Use this bread to make stuffing, bread pudding, or day-after-Thanksgiving turkey sandwiches.
- Yield: Makes 2 loaves
Source: Martha Stewart Living, November 1999
- 2 1/2 teaspoons active dry yeast, (1 1/2 packages)
- 1 cup warm water (100 degrees to 110 degrees)
- 3/4 cup egg yolks, (11 to 12 large eggs), plus 1 large egg yolk for glaze
- 1 tablespoon salt
- 2 tablespoons canola oil, plus more for bowl
- 1/4 cup honey
- 2 cups homemade Pumpkin Puree, or one 15-ounce can
- 1 teaspoon ground cinnamon
- 1/2 teaspoon ground ginger
- 1/4 teaspoon allspice
- 8 cups all-purpose flour, plus more for dusting
Proof the yeast: Place 1/2 cup warm water in a small bowl, and sprinkle yeast over it. Stir to combine, and let sit until mixture becomes foamy, about 10 minutes.

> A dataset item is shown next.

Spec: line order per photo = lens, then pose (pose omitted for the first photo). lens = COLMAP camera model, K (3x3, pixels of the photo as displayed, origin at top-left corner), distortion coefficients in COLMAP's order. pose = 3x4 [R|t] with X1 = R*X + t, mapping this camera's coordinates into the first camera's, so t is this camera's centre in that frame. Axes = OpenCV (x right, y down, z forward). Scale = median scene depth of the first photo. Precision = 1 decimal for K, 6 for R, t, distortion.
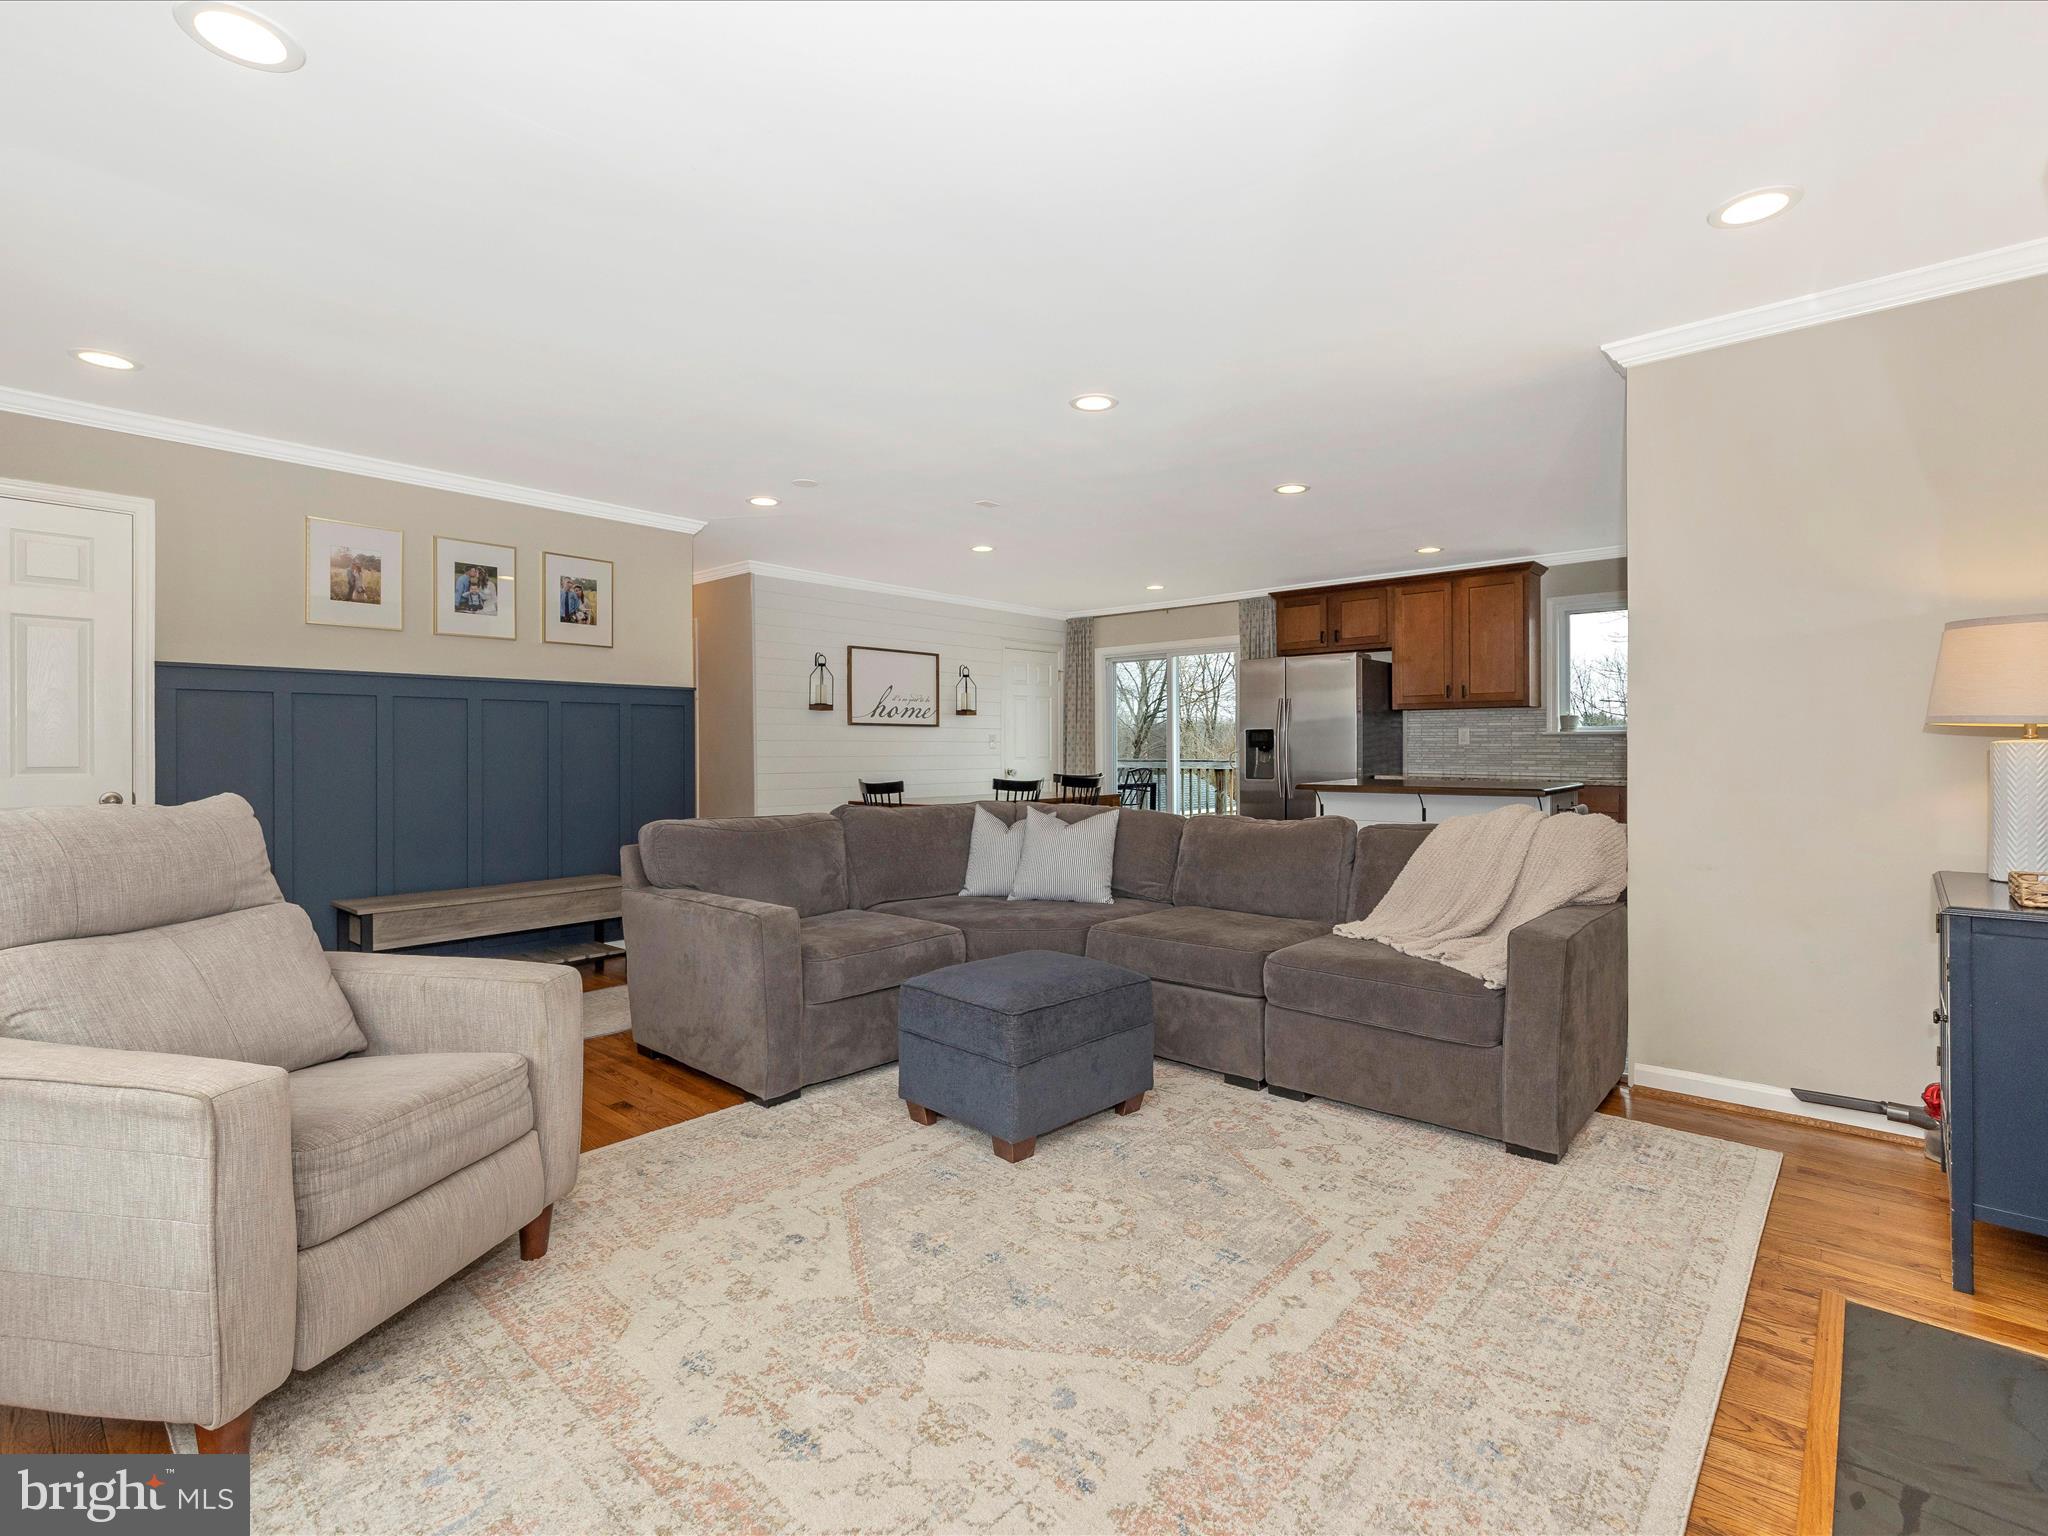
lens RADIAL K [[964.8, 0, 1028.1], [0, 964.8, 749.8], [0, 0, 1]] dist [0.000093, 0.000044]
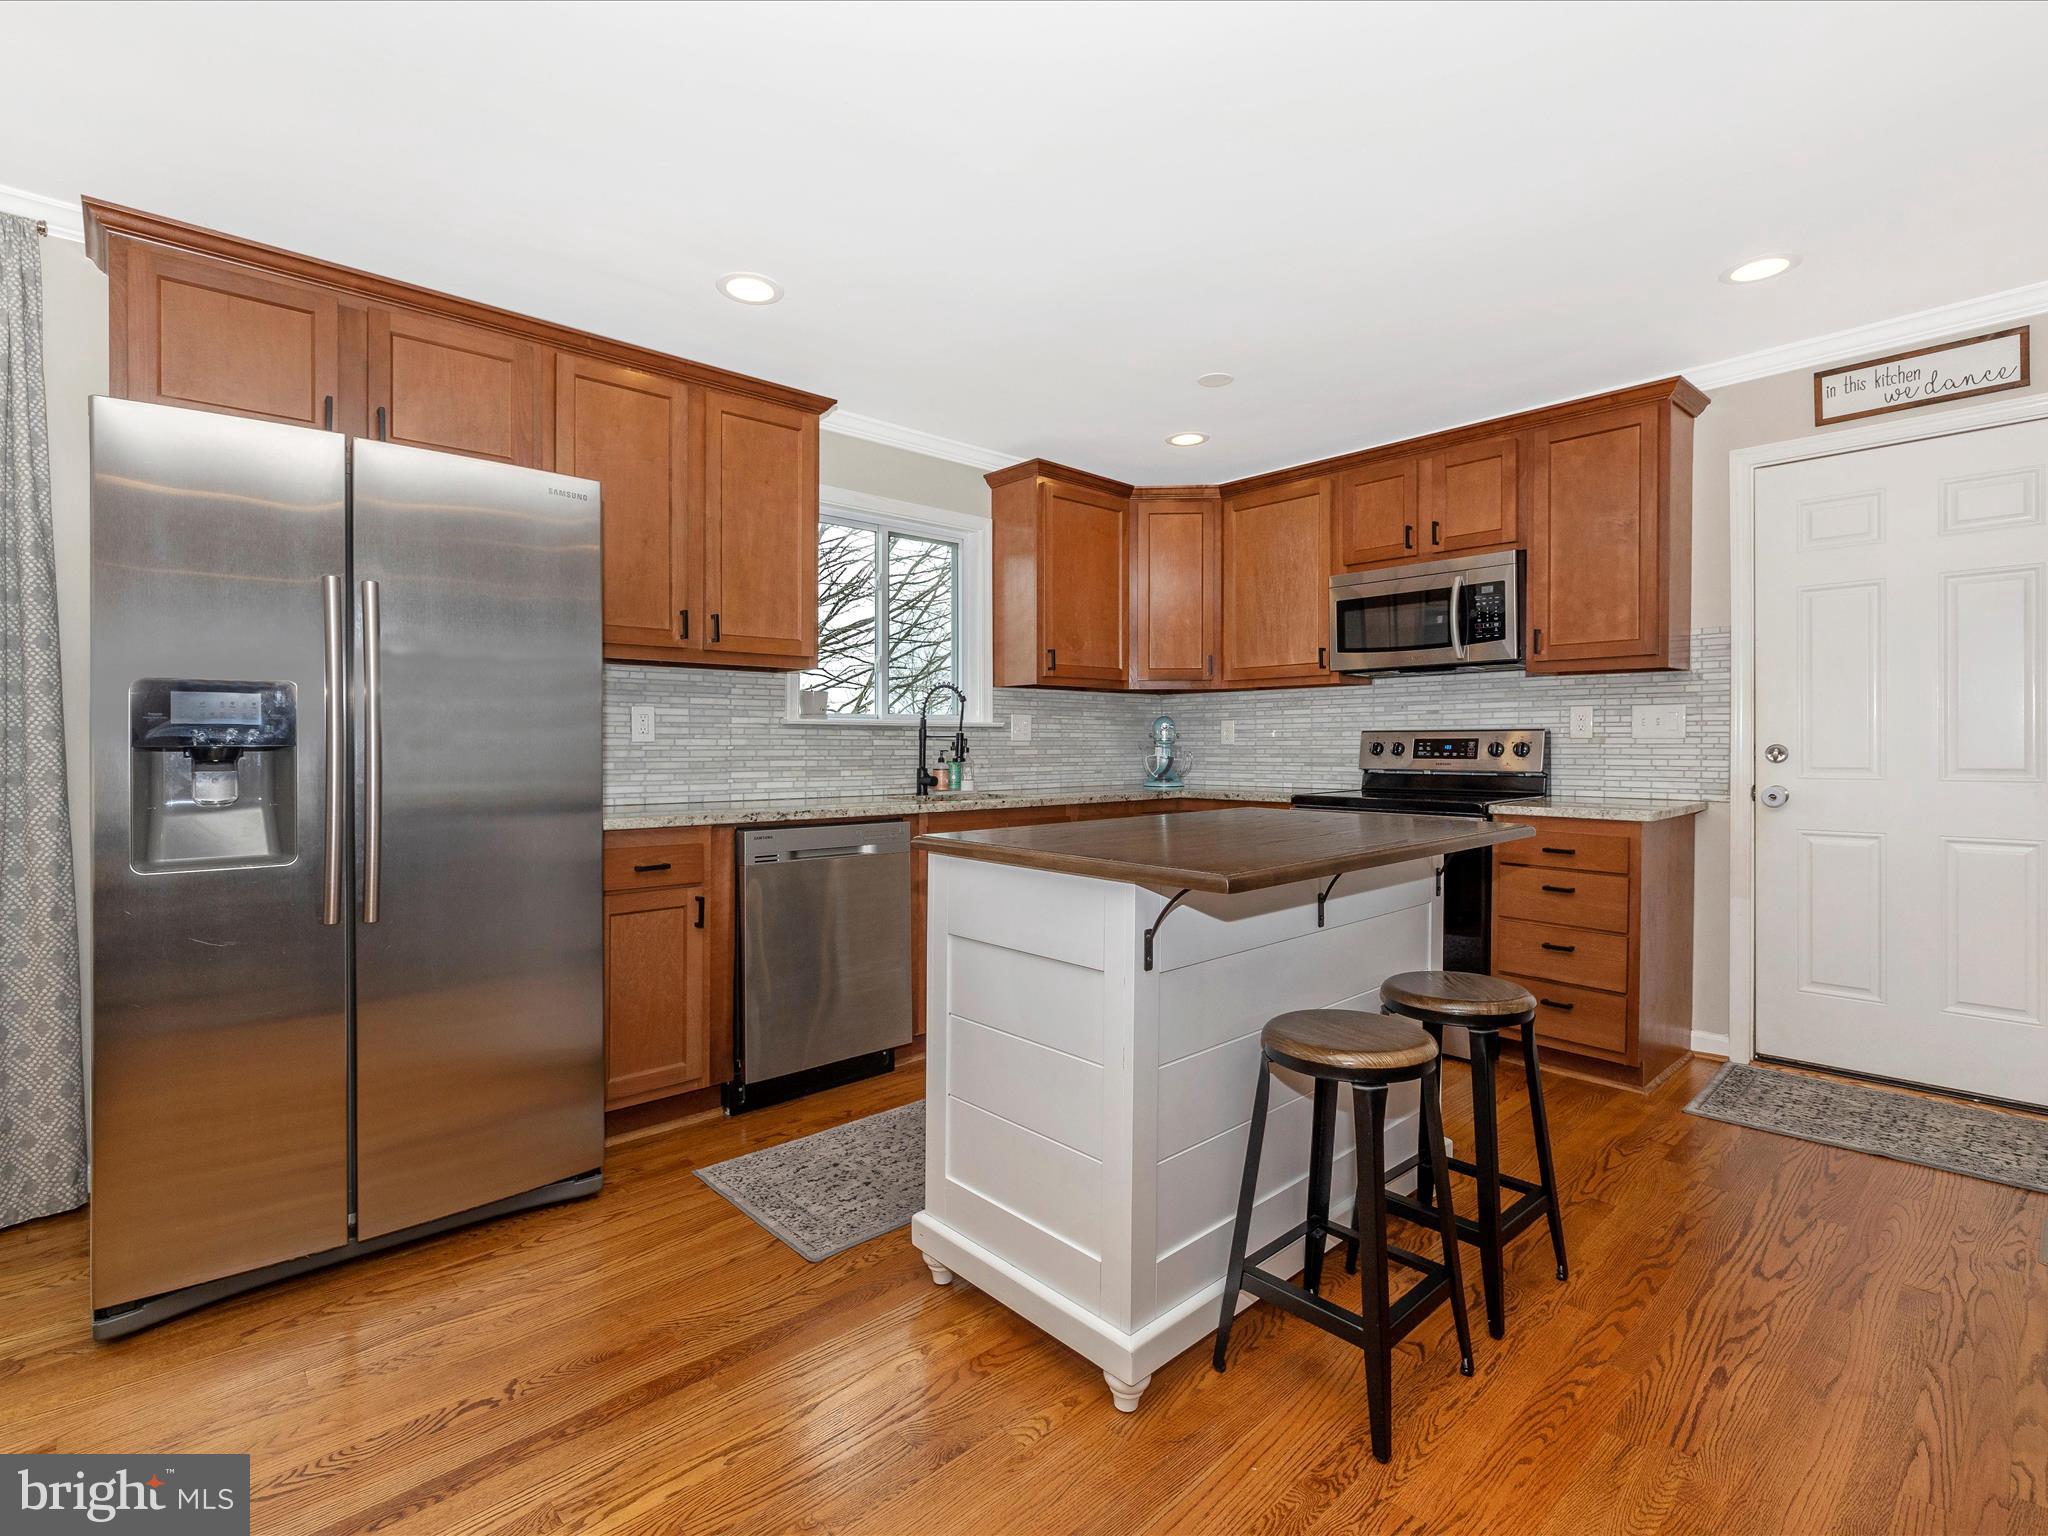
lens RADIAL K [[972.7, 0, 1019.6], [0, 972.7, 748.8], [0, 0, 1]] dist [-0.005249, -0.001156]
pose [[0.096223, -0.002202, 0.995357, -0.004462], [0.007926, 0.999968, 0.001446, -0.001695], [-0.995328, 0.007750, 0.096237, 1.126767]]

In the bowl of an electric mixer fitted with the paddle attachment, combine egg yolks with remaining 1/2 cup warm water. In a medium bowl, combine salt, canola oil, honey, pumpkin, cinnamon, ginger, and allspice. Replace paddle attachment with dough-hook attachment, and add the pumpkin mixture to the mixer bowl; combine. Add the yeast mixture, stirring until combined.

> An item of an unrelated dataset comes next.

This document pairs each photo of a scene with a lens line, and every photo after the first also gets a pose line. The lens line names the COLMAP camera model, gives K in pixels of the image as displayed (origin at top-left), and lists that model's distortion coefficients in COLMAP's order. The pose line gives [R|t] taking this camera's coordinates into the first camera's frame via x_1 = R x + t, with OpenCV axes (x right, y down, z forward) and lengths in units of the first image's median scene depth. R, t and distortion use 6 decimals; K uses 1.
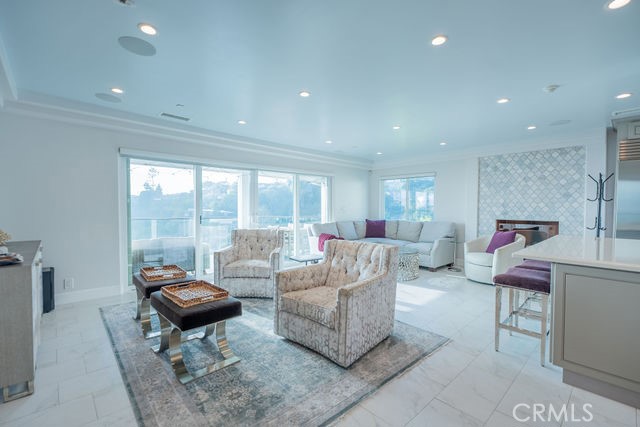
lens RADIAL K [[286.8, 0, 320.0], [0, 286.8, 213.5], [0, 0, 1]] dist [0.002035, -0.000748]
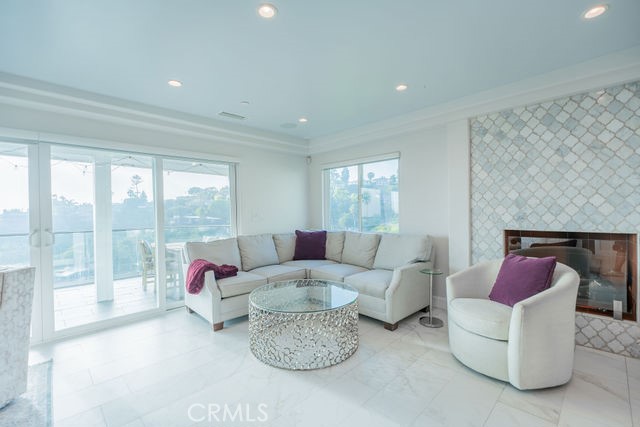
lens RADIAL K [[286.8, 0, 320.0], [0, 286.8, 213.5], [0, 0, 1]] dist [0.002035, -0.000748]
pose [[0.999384, -0.020085, 0.028782, 0.247195], [0.020518, 0.999680, -0.014826, -0.008412], [-0.028475, 0.015408, 0.999476, 0.459446]]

Slowly add flour, 1 cup at a time, until all the flour is incorporated into dough. Transfer the dough to a lightly floured work surface, and knead the dough by hand for 10 minutes. Place dough in a lightly oiled bowl, cover with plastic wrap, and let rise until doubled in size, about 1 hour.
Transfer the dough to a lightly floured work surface, punch down the dough, and then form it into two 8-inch loaves. Place the loaves on a baking sheet lined with parchment paper, cover with a kitchen towel, and let rise until doubled in size, about 1 hour.
While the dough is rising, heat the oven to 350 degrees. Mix remaining egg yolk with 1 tablespoon water. Brush the loaves with the egg glaze, and bake until golden brown, about 50 minutes. Let cool on a wire rack, and serve.